У Должанского с нами на кухне какое-то время сидела его мать. Она слегка выгнулась вперед и как бы зависла над столом, она смотрела на нас пьяным расслабленным взглядом и спрашивала, указывая на Лизу подбородком: "Дима, Дим, это кто это?" Он терпеливо отвечал: "Это Лиза, подруга Оли. Ты ее уже видела". "А, понятно!" - и опять нависала над столом, и потом снова, после паузы, указывала на Лизу: "Дима, Дим, это кто это?" - и скользила по ней мутным взглядом из-под растрепавшихся волос. Босиком, в распахивающемся халате с драконом на спине, на кухню вошел полный мужчина. Он твердо стоял на линолеуме своими босыми ступнями, носками врозь, и молча оглядывал нас. Все мы потупились под его взглядами и стали смотреть на его широкую тень на полу. А он приподнял мать Должанского за подмышки и развернул к двери. Она шла послушно, только иногда колени прогибались и она слегка приседала и говорила с привизгом: "Кончай меня уводить!"
Все бы кончилось хорошо, все бы кончилось как обычно, если бы не пришел сосед Должанского. Он был никакой, с остреньким личиком, острыми глазками, тонким ртом, с подростковой хрипотцой в голосе, но его взгляд был такой, как будто бы он был чем-то болен или думал о чем-то очень страшном. Он сидел с нами, пил наше вино, прикасаясь к краю бокала своими впалыми губами, и вдруг его понесло:
- У нас была большая команда. Одиннадцать человек. Теперь остался толь-ко я. Двое разбились, четверых убили, остальные - в Афгане... Я решил, что это последние смерти в моей жизни, но оказалось, что я ошибался. У меня девчонка была. Она как-то поехала вместе с родителями на дачу и пропала. Ни ее, ни родителей с тех пор никто не видел. Потом убили мою сестру. Ее в Домодедове нашли, на трассе, где вертолеты взлетают. Она три дня дома не была. Мы все думали, у кого из ребят. Те вертолетчики взлетают, смотрят сверху: лежит девчонка, потом возвращаются - она все так же лежит. Тогда они по рации вызвали наряд. Оказалось, что ее сначала очень долго били, все переломали, потом удавили шнур-ком. Я подозревал, кто это мог сделать, я наводил справки, по несколь-ку раз проверял, здесь не могло быть ошибки. У них были совершенно пустые глаза, в какой-то мутной пленке, как у сонных коров.

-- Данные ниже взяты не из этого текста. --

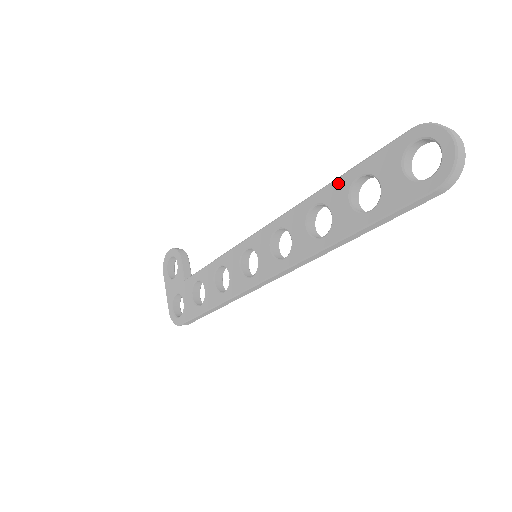
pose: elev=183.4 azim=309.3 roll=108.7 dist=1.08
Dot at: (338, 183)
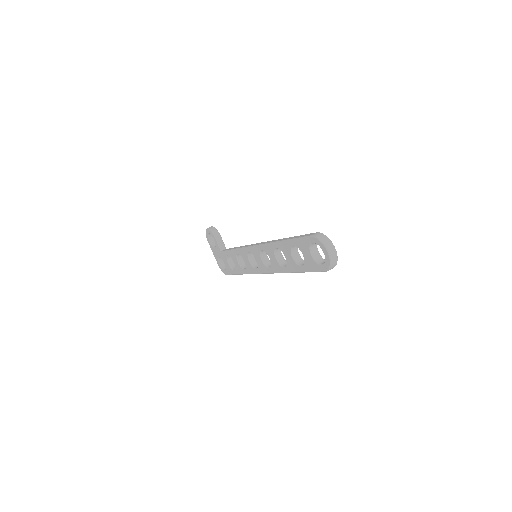
Dot at: (285, 244)
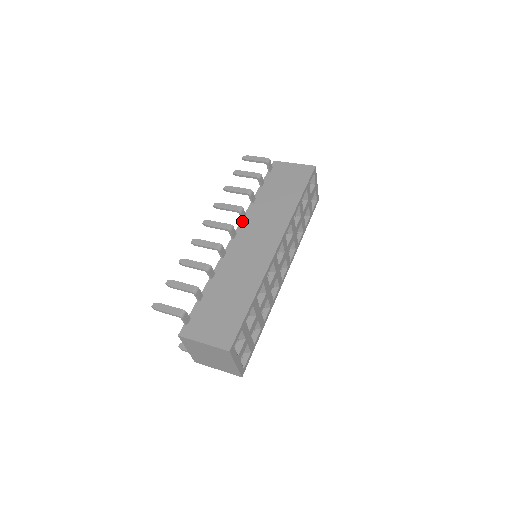
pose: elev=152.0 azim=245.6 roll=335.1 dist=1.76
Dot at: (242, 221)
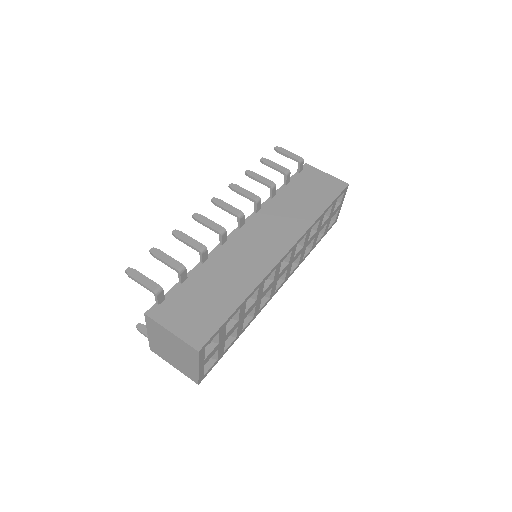
Dot at: (254, 213)
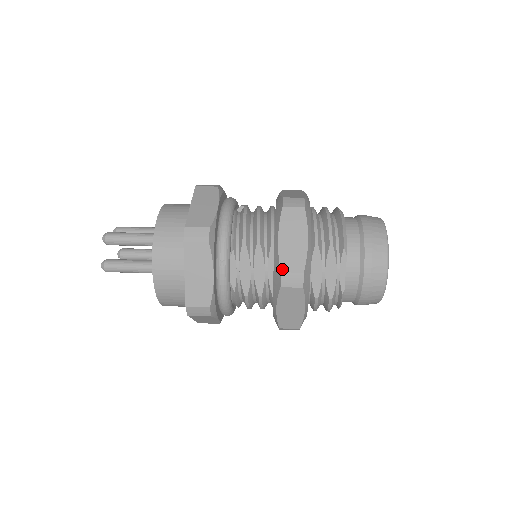
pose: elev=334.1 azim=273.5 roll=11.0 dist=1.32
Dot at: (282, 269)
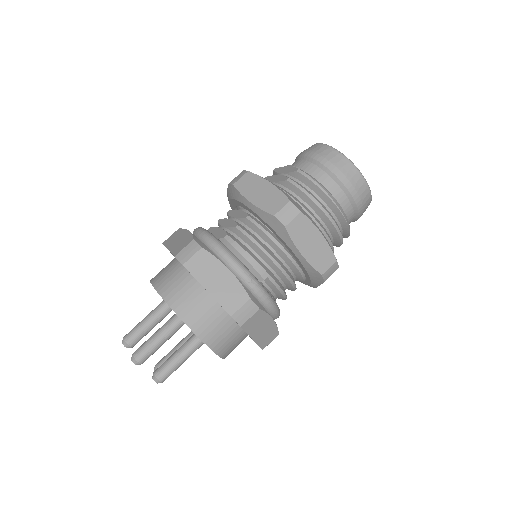
Dot at: occluded
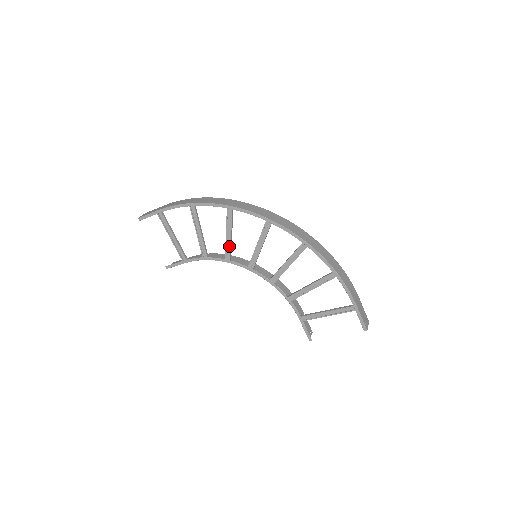
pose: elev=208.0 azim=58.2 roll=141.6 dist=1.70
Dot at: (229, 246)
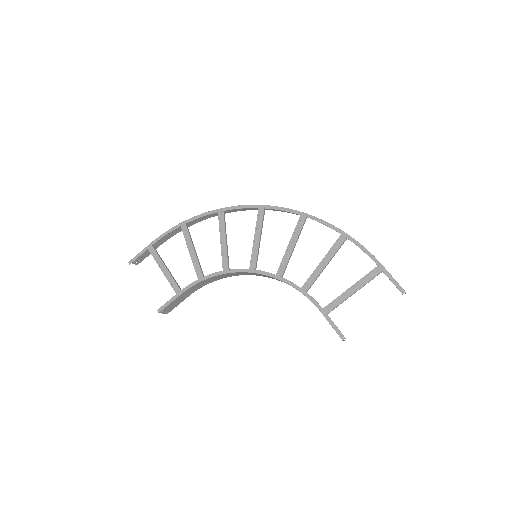
Dot at: (225, 255)
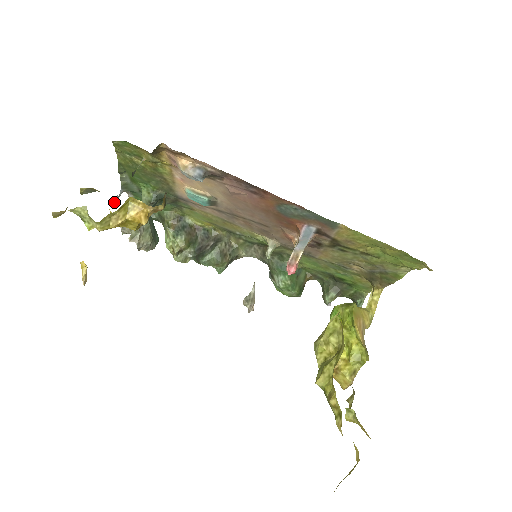
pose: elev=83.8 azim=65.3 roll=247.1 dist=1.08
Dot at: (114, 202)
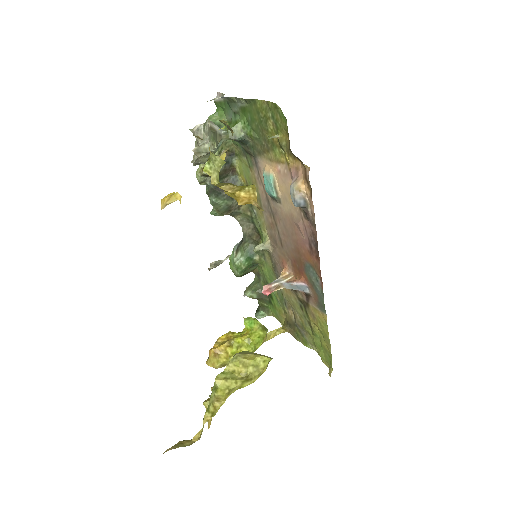
Dot at: (211, 100)
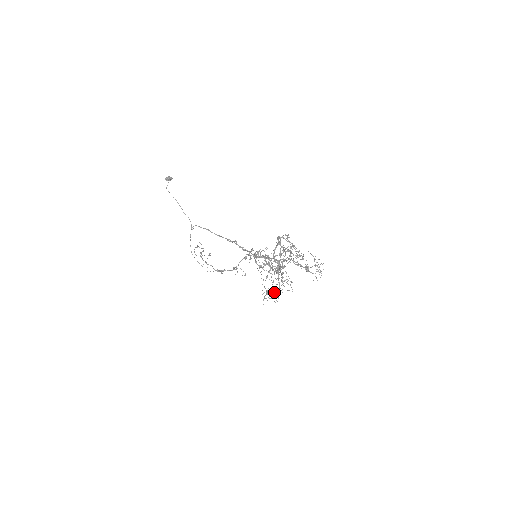
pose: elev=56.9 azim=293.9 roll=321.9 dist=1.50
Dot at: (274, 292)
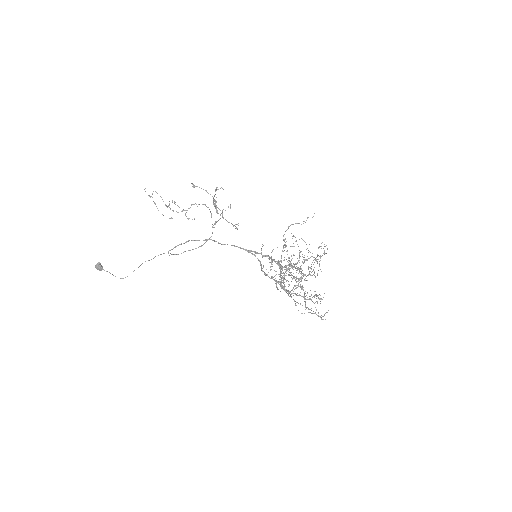
Dot at: (317, 296)
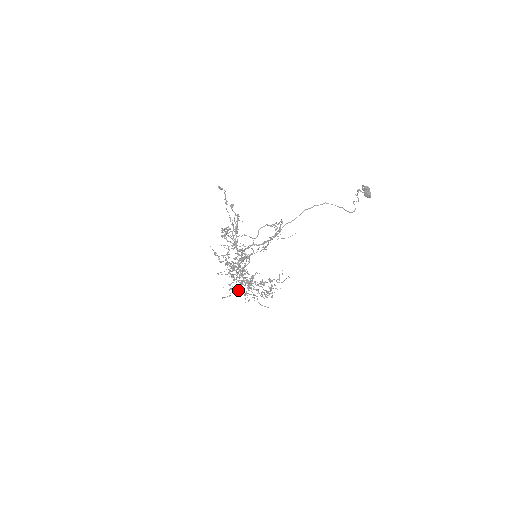
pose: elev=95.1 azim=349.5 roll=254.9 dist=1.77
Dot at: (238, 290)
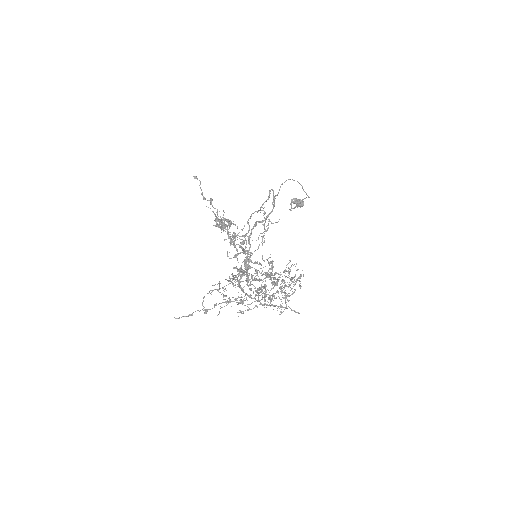
Dot at: occluded
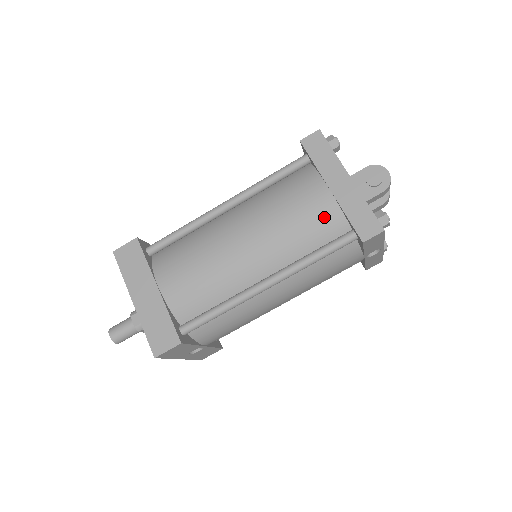
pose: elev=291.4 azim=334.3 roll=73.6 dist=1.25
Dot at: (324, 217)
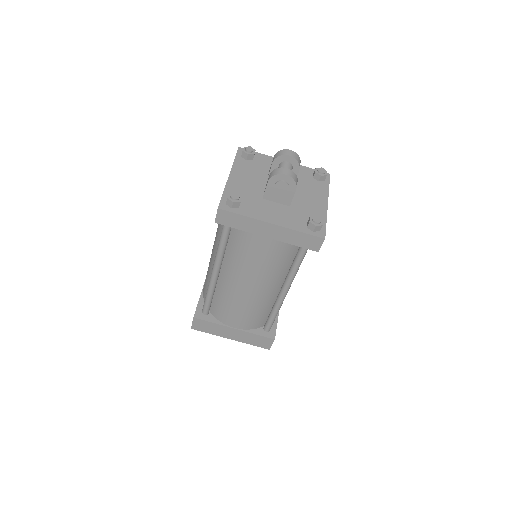
Dot at: (280, 250)
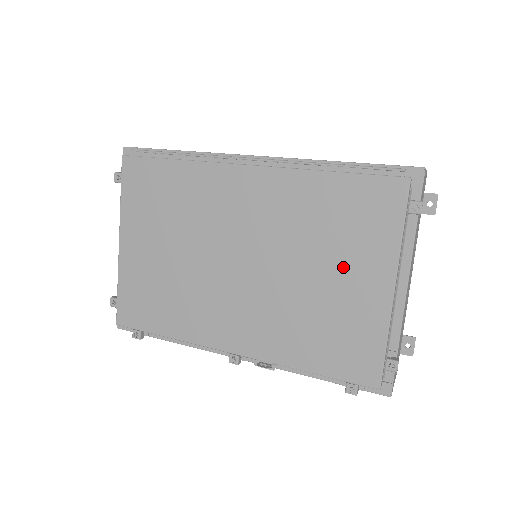
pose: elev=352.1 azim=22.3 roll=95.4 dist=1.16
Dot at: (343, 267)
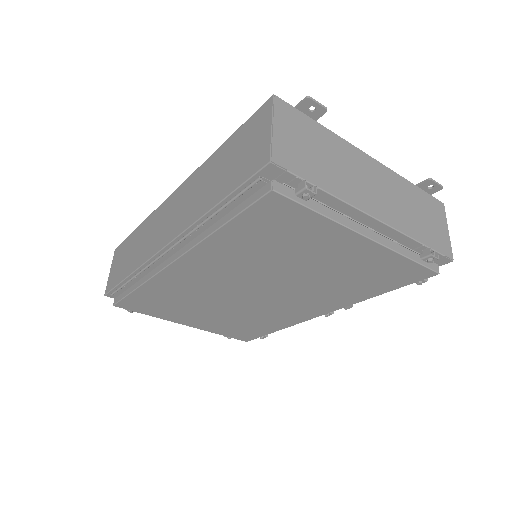
Dot at: (315, 254)
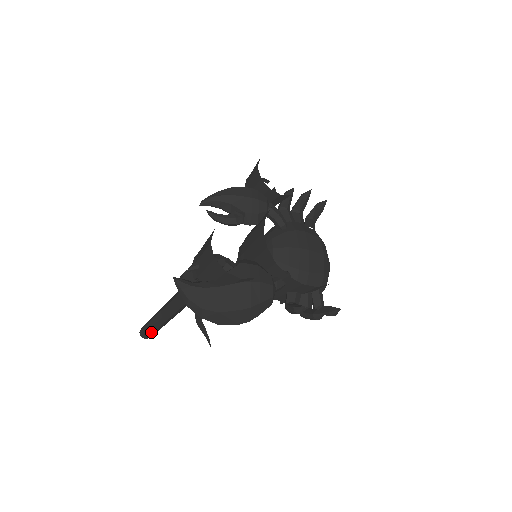
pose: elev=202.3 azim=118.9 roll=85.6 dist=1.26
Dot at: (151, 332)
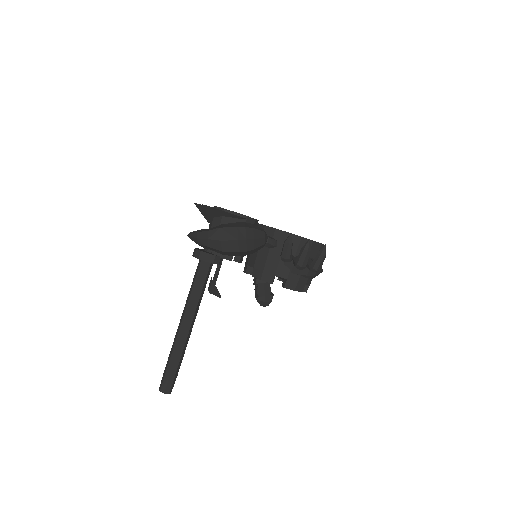
Dot at: (170, 369)
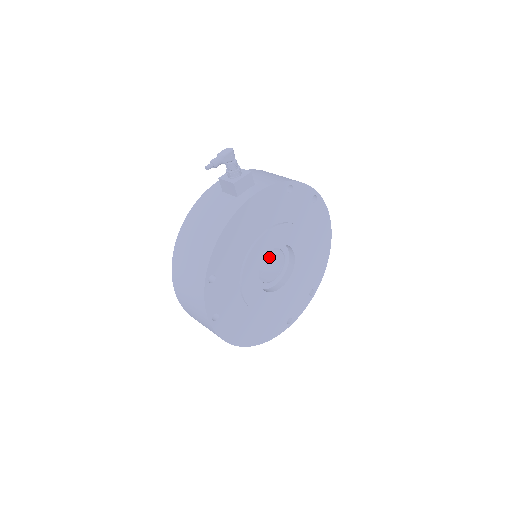
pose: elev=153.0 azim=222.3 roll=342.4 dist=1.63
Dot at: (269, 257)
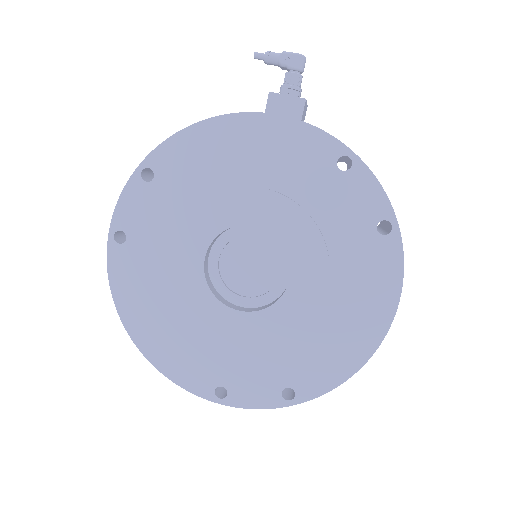
Dot at: occluded
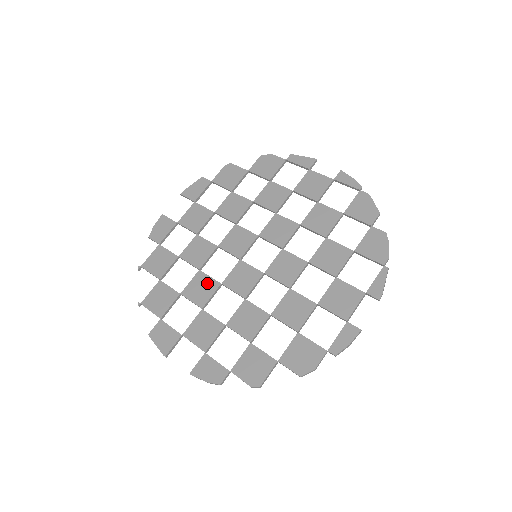
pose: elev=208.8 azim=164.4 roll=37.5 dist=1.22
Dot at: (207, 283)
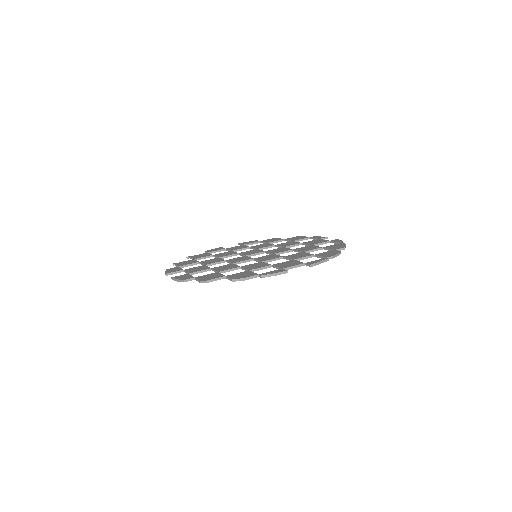
Dot at: (218, 260)
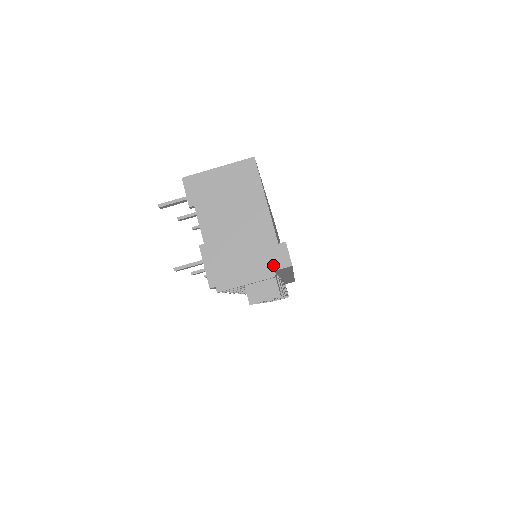
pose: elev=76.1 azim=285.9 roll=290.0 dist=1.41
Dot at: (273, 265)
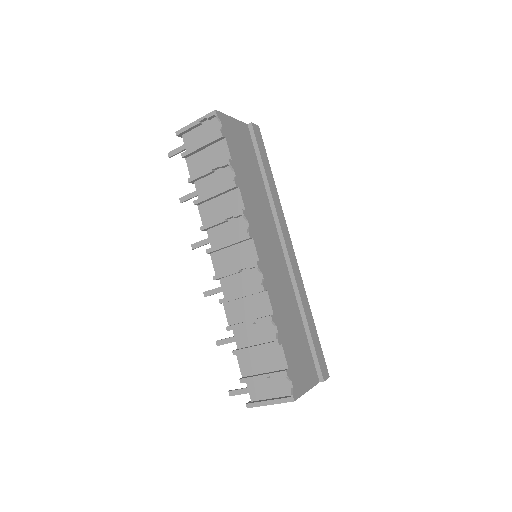
Dot at: occluded
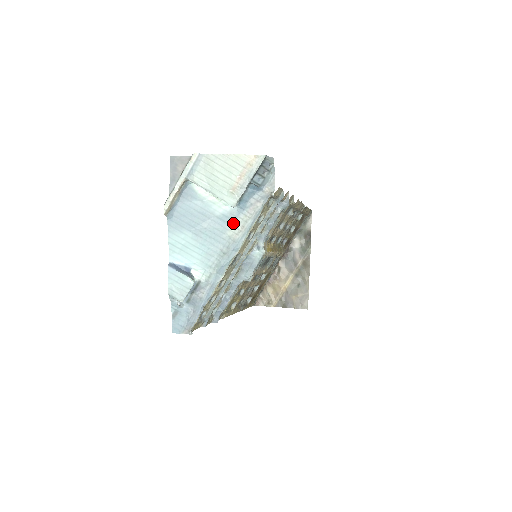
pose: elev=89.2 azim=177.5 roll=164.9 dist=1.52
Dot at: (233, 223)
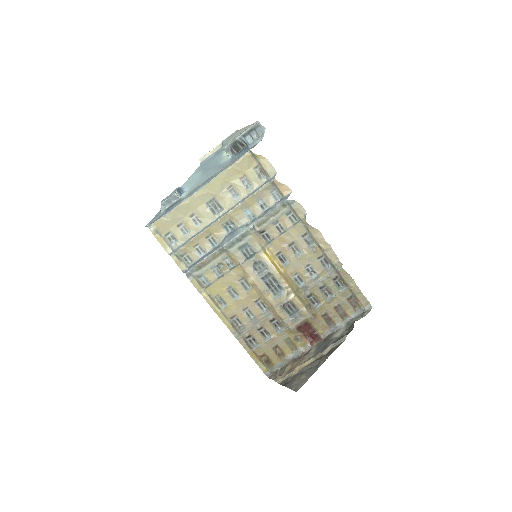
Dot at: (222, 168)
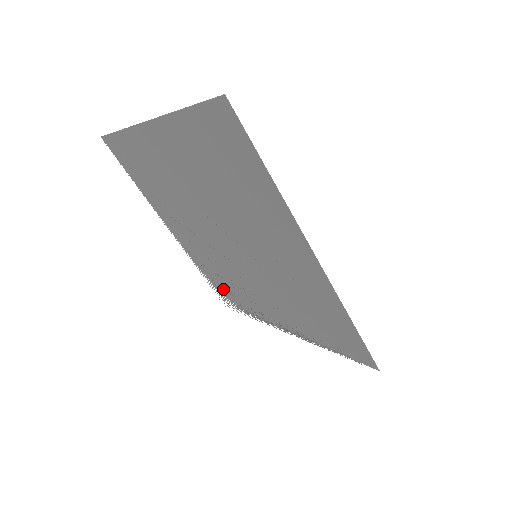
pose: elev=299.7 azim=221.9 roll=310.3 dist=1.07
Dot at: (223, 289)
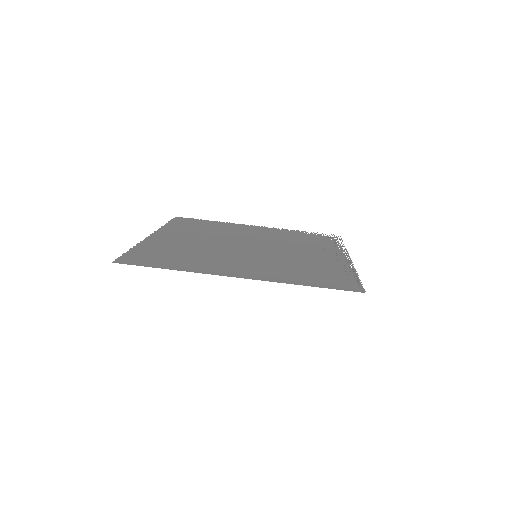
Dot at: occluded
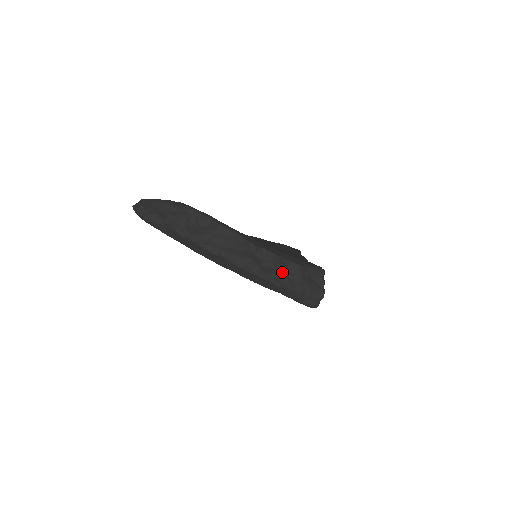
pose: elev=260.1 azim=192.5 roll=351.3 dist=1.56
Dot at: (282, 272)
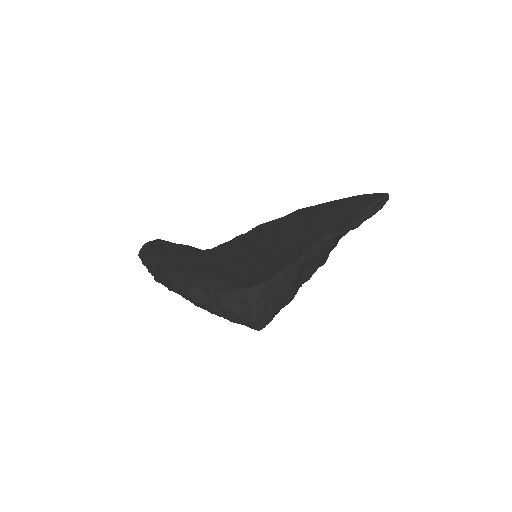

А когда я их убивал, в их глазах был только тупой страх... Я сработал так чисто, что менты даже искать перестали... Сейчас я ищу тех, кто отдал приказ. Я уже многое узнал. Мне легко убить. Она приснилась мне ночью и сказала: "Отомсти за меня!", я не уверен, что это была она, я думаю, что сейчас она так высоко, что ей вряд ли нужно спускаться в мой сон. Я не уверен, что то, что я делаю, - правильно, но что делать - я не знаю, я живу для мести, у меня нет чувств, нет желаний, ничего... Ну хорошо, ну если я такой, то что же я тогда так мучаюсь...
Перед нами сидел человек, который так же, как и мы, не знал, как ему жить, но если наши страдания - это пустое русское безделье, то его страдание невероятно больше. Наша жизнь заполнена тоской, а его - местью, он хотел поделиться с нами своей тяжестью, а ведь никто из нас не сможет ее принять, мы ничего не умеем, и наши души не способны вместить его боль...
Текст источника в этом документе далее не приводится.